一見、このクエリでは log_20250101 のデータ(カラムA)を取得できると思われます。 しかし、実際にはカラムAではなくカラムBが出力され、すべてNULLになっています。
id, column_b
100, null
200, null
300, nullこれはなぜでしょうか?
原因:BigQueryのクエリ処理順序
この挙動は、BigQueryがクエリを解釈する順序に起因します。
- スキーマ推論(Schema Inference)
まず、log_*にマッチする全テーブルを確認し、クエリ全体で使用するスキーマを決定します。 この際、「最も作成日時が新しいテーブル」のスキーマが採用されます。
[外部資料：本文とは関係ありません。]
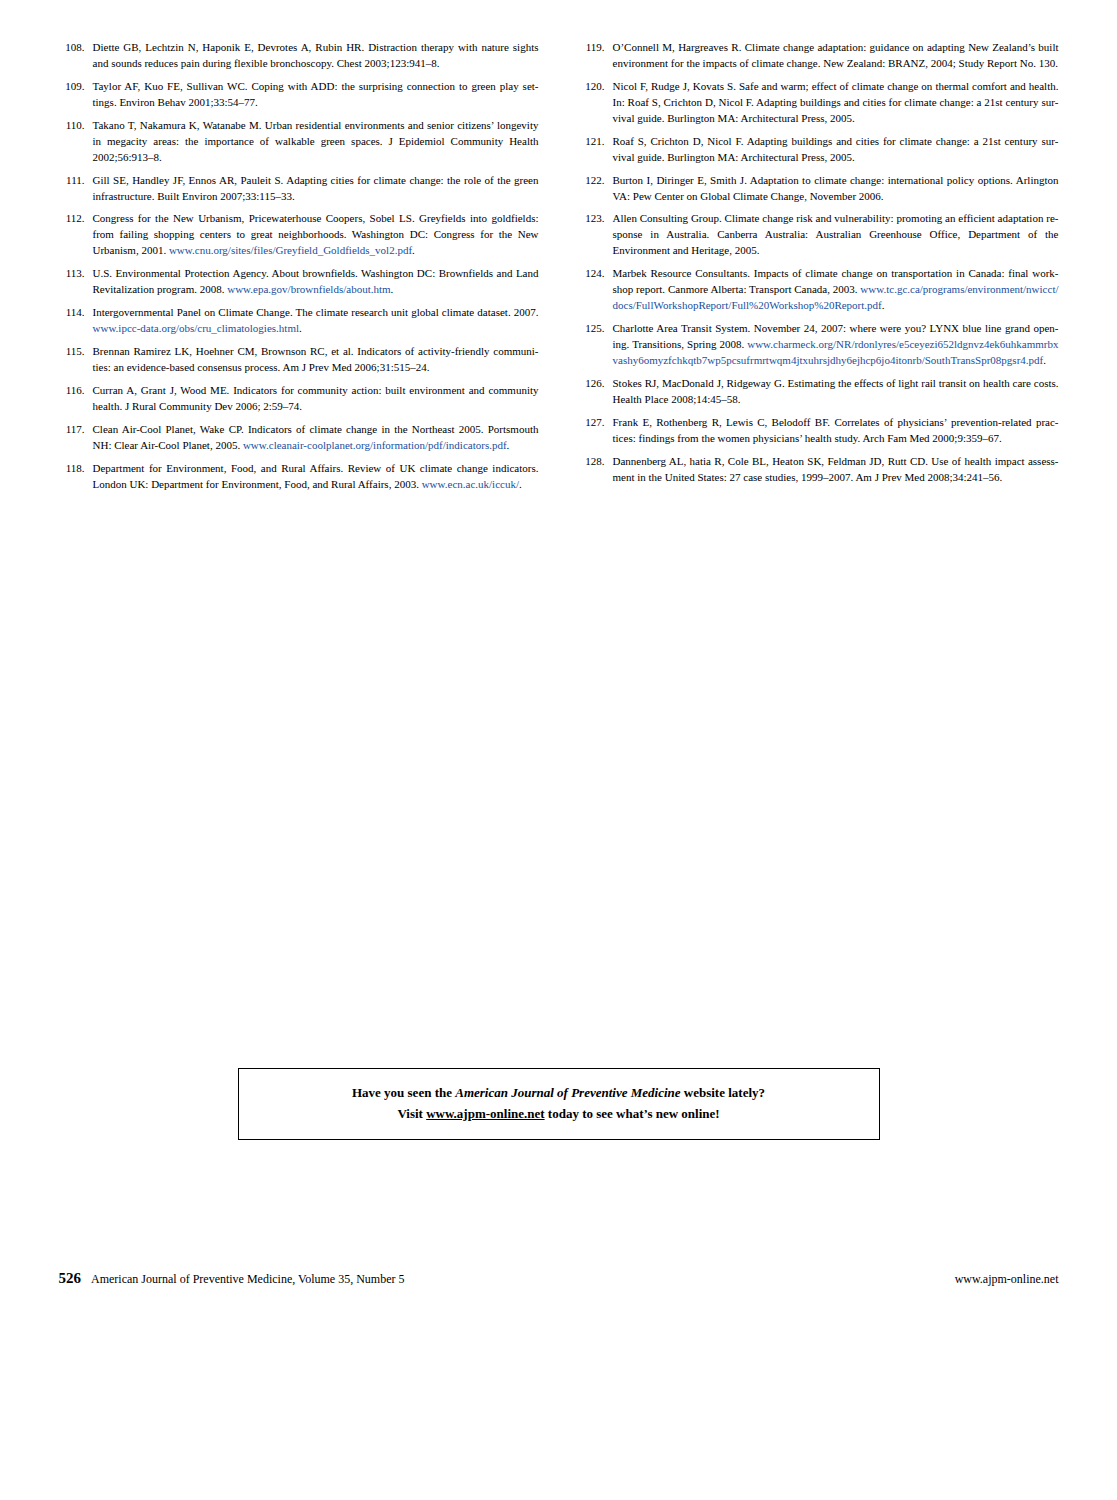108. Diette GB, Lechtzin N, Haponik E, Devrotes A, Rubin HR. Distraction therapy with nature sights and sounds reduces pain during flexible bronchoscopy. Chest 2003;123:941–8.
109. Taylor AF, Kuo FE, Sullivan WC. Coping with ADD: the surprising connection to green play settings. Environ Behav 2001;33:54–77.
110. Takano T, Nakamura K, Watanabe M. Urban residential environments and senior citizens’ longevity in megacity areas: the importance of walkable green spaces. J Epidemiol Community Health 2002;56:913–8.
111. Gill SE, Handley JF, Ennos AR, Pauleit S. Adapting cities for climate change: the role of the green infrastructure. Built Environ 2007;33:115–33.
112. Congress for the New Urbanism, Pricewaterhouse Coopers, Sobel LS. Greyfields into goldfields: from failing shopping centers to great neighborhoods. Washington DC: Congress for the New Urbanism, 2001. www.cnu.org/sites/files/Greyfield_Goldfields_vol2.pdf.
113. U.S. Environmental Protection Agency. About brownfields. Washington DC: Brownfields and Land Revitalization program. 2008. www.epa.gov/brownfields/about.htm.
114. Intergovernmental Panel on Climate Change. The climate research unit global climate dataset. 2007. www.ipcc-data.org/obs/cru_climatologies.html.
115. Brennan Ramirez LK, Hoehner CM, Brownson RC, et al. Indicators of activity-friendly communities: an evidence-based consensus process. Am J Prev Med 2006;31:515–24.
116. Curran A, Grant J, Wood ME. Indicators for community action: built environment and community health. J Rural Community Dev 2006; 2:59–74.
117. Clean Air-Cool Planet, Wake CP. Indicators of climate change in the Northeast 2005. Portsmouth NH: Clear Air-Cool Planet, 2005. www.cleanair-coolplanet.org/information/pdf/indicators.pdf.
118. Department for Environment, Food, and Rural Affairs. Review of UK climate change indicators. London UK: Department for Environment, Food, and Rural Affairs, 2003. www.ecn.ac.uk/iccuk/.
119. O’Connell M, Hargreaves R. Climate change adaptation: guidance on adapting New Zealand’s built environment for the impacts of climate change. New Zealand: BRANZ, 2004; Study Report No. 130.
120. Nicol F, Rudge J, Kovats S. Safe and warm; effect of climate change on thermal comfort and health. In: Roaf S, Crichton D, Nicol F. Adapting buildings and cities for climate change: a 21st century survival guide. Burlington MA: Architectural Press, 2005.
121. Roaf S, Crichton D, Nicol F. Adapting buildings and cities for climate change: a 21st century survival guide. Burlington MA: Architectural Press, 2005.
122. Burton I, Diringer E, Smith J. Adaptation to climate change: international policy options. Arlington VA: Pew Center on Global Climate Change, November 2006.
123. Allen Consulting Group. Climate change risk and vulnerability: promoting an efficient adaptation response in Australia. Canberra Australia: Australian Greenhouse Office, Department of the Environment and Heritage, 2005.
124. Marbek Resource Consultants. Impacts of climate change on transportation in Canada: final workshop report. Canmore Alberta: Transport Canada, 2003. www.tc.gc.ca/programs/environment/nwicct/docs/FullWorkshopReport/Full%20Workshop%20Report.pdf.
125. Charlotte Area Transit System. November 24, 2007: where were you? LYNX blue line grand opening. Transitions, Spring 2008. www.charmeck.org/NR/rdonlyres/e5ceyezi652ldgnvz4ek6uhkammrbxvashy6omyzfchkqtb7wp5pcsufrmrtwqm4jtxuhrsjdhy6ejhcp6jo4itonrb/SouthTransSpr08pgsr4.pdf.
126. Stokes RJ, MacDonald J, Ridgeway G. Estimating the effects of light rail transit on health care costs. Health Place 2008;14:45–58.
127. Frank E, Rothenberg R, Lewis C, Belodoff BF. Correlates of physicians’ prevention-related practices: findings from the women physicians’ health study. Arch Fam Med 2000;9:359–67.
128. Dannenberg AL, hatia R, Cole BL, Heaton SK, Feldman JD, Rutt CD. Use of health impact assessment in the United States: 27 case studies, 1999–2007. Am J Prev Med 2008;34:241–56.
Have you seen the American Journal of Preventive Medicine website lately?
Visit www.ajpm-online.net today to see what’s new online!
526 American Journal of Preventive Medicine, Volume 35, Number 5
www.ajpm-online.net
(上記の例では、最新の_bテーブルのスキーマ) - フィルタリング
その後に、WHERE _table_suffix = ...の絞り込みが適用されます。
結果として、正規テーブルを読み込んでいるにも関わらず、適用されるスキーマがイレギュラーなもの(カラム B のみ)となり、実データとの不一致部分が NULL で埋められてしまいます。 「フィルタリングする前にスキーマが決まってしまう」という点が非常に重要です。
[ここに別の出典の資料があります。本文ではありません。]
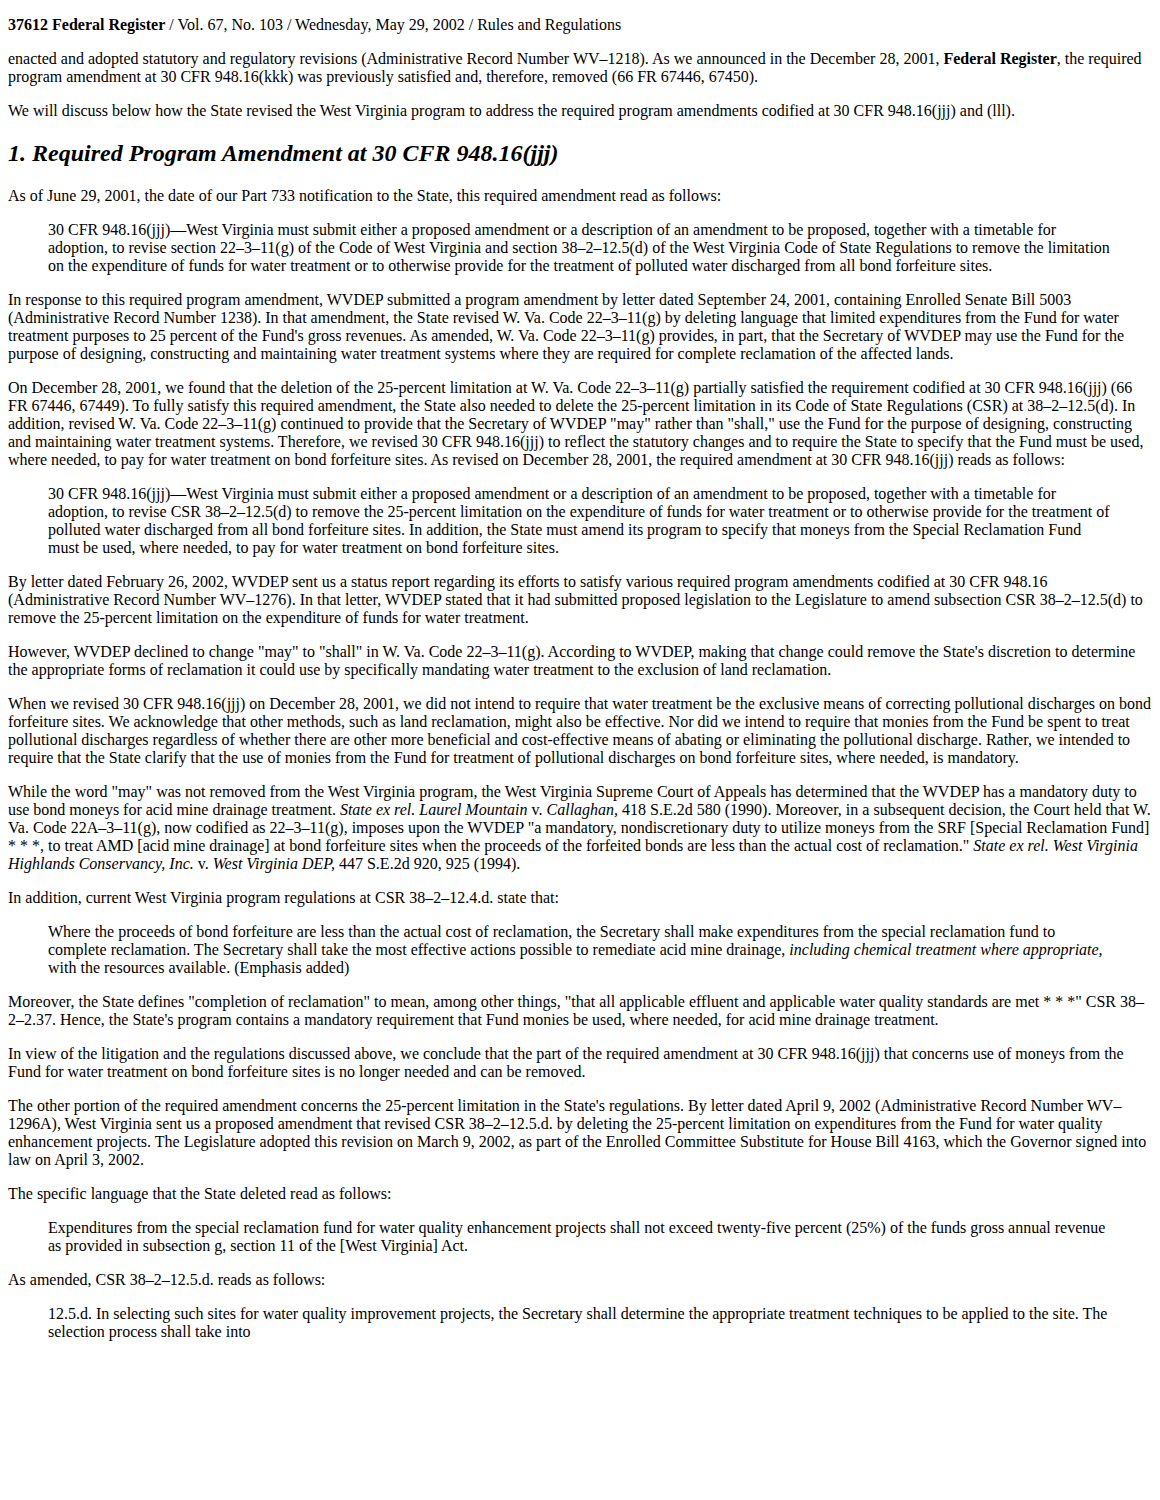37612 Federal Register / Vol. 67, No. 103 / Wednesday, May 29, 2002 / Rules and Regulations
enacted and adopted statutory and regulatory revisions (Administrative Record Number WV–1218). As we announced in the December 28, 2001, Federal Register, the required program amendment at 30 CFR 948.16(kkk) was previously satisfied and, therefore, removed (66 FR 67446, 67450).
We will discuss below how the State revised the West Virginia program to address the required program amendments codified at 30 CFR 948.16(jjj) and (lll).
1. Required Program Amendment at 30 CFR 948.16(jjj)
As of June 29, 2001, the date of our Part 733 notification to the State, this required amendment read as follows:
30 CFR 948.16(jjj)—West Virginia must submit either a proposed amendment or a description of an amendment to be proposed, together with a timetable for adoption, to revise section 22–3–11(g) of the Code of West Virginia and section 38–2–12.5(d) of the West Virginia Code of State Regulations to remove the limitation on the expenditure of funds for water treatment or to otherwise provide for the treatment of polluted water discharged from all bond forfeiture sites.
In response to this required program amendment, WVDEP submitted a program amendment by letter dated September 24, 2001, containing Enrolled Senate Bill 5003 (Administrative Record Number 1238). In that amendment, the State revised W. Va. Code 22–3–11(g) by deleting language that limited expenditures from the Fund for water treatment purposes to 25 percent of the Fund's gross revenues. As amended, W. Va. Code 22–3–11(g) provides, in part, that the Secretary of WVDEP may use the Fund for the purpose of designing, constructing and maintaining water treatment systems where they are required for complete reclamation of the affected lands.
On December 28, 2001, we found that the deletion of the 25-percent limitation at W. Va. Code 22–3–11(g) partially satisfied the requirement codified at 30 CFR 948.16(jjj) (66 FR 67446, 67449). To fully satisfy this required amendment, the State also needed to delete the 25-percent limitation in its Code of State Regulations (CSR) at 38–2–12.5(d). In addition, revised W. Va. Code 22–3–11(g) continued to provide that the Secretary of WVDEP "may" rather than "shall," use the Fund for the purpose of designing, constructing and maintaining water treatment systems. Therefore, we revised 30 CFR 948.16(jjj) to reflect the statutory changes and to require the State to specify that the Fund must be used, where needed, to pay for water treatment on bond forfeiture sites. As revised on December 28, 2001, the required amendment at 30 CFR 948.16(jjj) reads as follows:
30 CFR 948.16(jjj)—West Virginia must submit either a proposed amendment or a description of an amendment to be proposed, together with a timetable for adoption, to revise CSR 38–2–12.5(d) to remove the 25-percent limitation on the expenditure of funds for water treatment or to otherwise provide for the treatment of polluted water discharged from all bond forfeiture sites. In addition, the State must amend its program to specify that moneys from the Special Reclamation Fund must be used, where needed, to pay for water treatment on bond forfeiture sites.
By letter dated February 26, 2002, WVDEP sent us a status report regarding its efforts to satisfy various required program amendments codified at 30 CFR 948.16 (Administrative Record Number WV–1276). In that letter, WVDEP stated that it had submitted proposed legislation to the Legislature to amend subsection CSR 38–2–12.5(d) to remove the 25-percent limitation on the expenditure of funds for water treatment.
However, WVDEP declined to change "may" to "shall" in W. Va. Code 22–3–11(g). According to WVDEP, making that change could remove the State's discretion to determine the appropriate forms of reclamation it could use by specifically mandating water treatment to the exclusion of land reclamation.
When we revised 30 CFR 948.16(jjj) on December 28, 2001, we did not intend to require that water treatment be the exclusive means of correcting pollutional discharges on bond forfeiture sites. We acknowledge that other methods, such as land reclamation, might also be effective. Nor did we intend to require that monies from the Fund be spent to treat pollutional discharges regardless of whether there are other more beneficial and cost-effective means of abating or eliminating the pollutional discharge. Rather, we intended to require that the State clarify that the use of monies from the Fund for treatment of pollutional discharges on bond forfeiture sites, where needed, is mandatory.
While the word "may" was not removed from the West Virginia program, the West Virginia Supreme Court of Appeals has determined that the WVDEP has a mandatory duty to use bond moneys for acid mine drainage treatment. State ex rel. Laurel Mountain v. Callaghan, 418 S.E.2d 580 (1990). Moreover, in a subsequent decision, the Court held that W. Va. Code 22A–3–11(g), now codified as 22–3–11(g), imposes upon the WVDEP "a mandatory, nondiscretionary duty to utilize moneys from the SRF [Special Reclamation Fund] * * *, to treat AMD [acid mine drainage] at bond forfeiture sites when the proceeds of the forfeited bonds are less than the actual cost of reclamation." State ex rel. West Virginia Highlands Conservancy, Inc. v. West Virginia DEP, 447 S.E.2d 920, 925 (1994).
In addition, current West Virginia program regulations at CSR 38–2–12.4.d. state that:
Where the proceeds of bond forfeiture are less than the actual cost of reclamation, the Secretary shall make expenditures from the special reclamation fund to complete reclamation. The Secretary shall take the most effective actions possible to remediate acid mine drainage, including chemical treatment where appropriate, with the resources available. (Emphasis added)
Moreover, the State defines "completion of reclamation" to mean, among other things, "that all applicable effluent and applicable water quality standards are met * * *" CSR 38–2–2.37. Hence, the State's program contains a mandatory requirement that Fund monies be used, where needed, for acid mine drainage treatment.
In view of the litigation and the regulations discussed above, we conclude that the part of the required amendment at 30 CFR 948.16(jjj) that concerns use of moneys from the Fund for water treatment on bond forfeiture sites is no longer needed and can be removed.
The other portion of the required amendment concerns the 25-percent limitation in the State's regulations. By letter dated April 9, 2002 (Administrative Record Number WV–1296A), West Virginia sent us a proposed amendment that revised CSR 38–2–12.5.d. by deleting the 25-percent limitation on expenditures from the Fund for water quality enhancement projects. The Legislature adopted this revision on March 9, 2002, as part of the Enrolled Committee Substitute for House Bill 4163, which the Governor signed into law on April 3, 2002.
The specific language that the State deleted read as follows:
Expenditures from the special reclamation fund for water quality enhancement projects shall not exceed twenty-five percent (25%) of the funds gross annual revenue as provided in subsection g, section 11 of the [West Virginia] Act.
As amended, CSR 38–2–12.5.d. reads as follows:
12.5.d. In selecting such sites for water quality improvement projects, the Secretary shall determine the appropriate treatment techniques to be applied to the site. The selection process shall take into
なお、この仕様は、公式ドキュメントにも記載されています
解決策とベストプラクティス
この問題を回避するための推奨策は以下の通りです。
- パーティション分割テーブルへの移行
日付ごとにテーブルを分割する運用(シャーディング)は、現在では推奨されません。単一テーブル内でのパーティション管理に移行することで、スキーマが統一され、本質的な解決となります。 - 命名規則の変更(プレフィックスを変える)
テストデータや再処理データを作成する場合、サフィックス(末尾)ではなくプレフィックス(先頭)を変更します。
- NG:
log_20250101_retry(log_*に巻き込まれる) - OK:
retry_log_20250101(log_*の対象外)
ワイルドカードテーブルを利用する際は、暗黙的なスキーマ推論の仕様を考慮した設計が必要です。
まとめ
BigQueryのワイルドカードテーブルには、マッチするテーブル群の中で「最も新しいテーブルのスキーマ」を全体の正解として採用するという仕様があります。そのため、_TABLE_SUFFIX で対象を絞り込んだとしても、その特定のテーブルのスキーマが必ずしも使われるわけではありません。
スキーマが変化する可能性がある運用において、こうした暗黙の挙動に依存するのはリスクを伴います。仕様を正しく理解した上で、パーティション分割テーブルへの移行や、プレフィックスによる厳格なテーブル管理など、安全な設計を選択することが大規模ログ分析基盤の運用では何より重要です。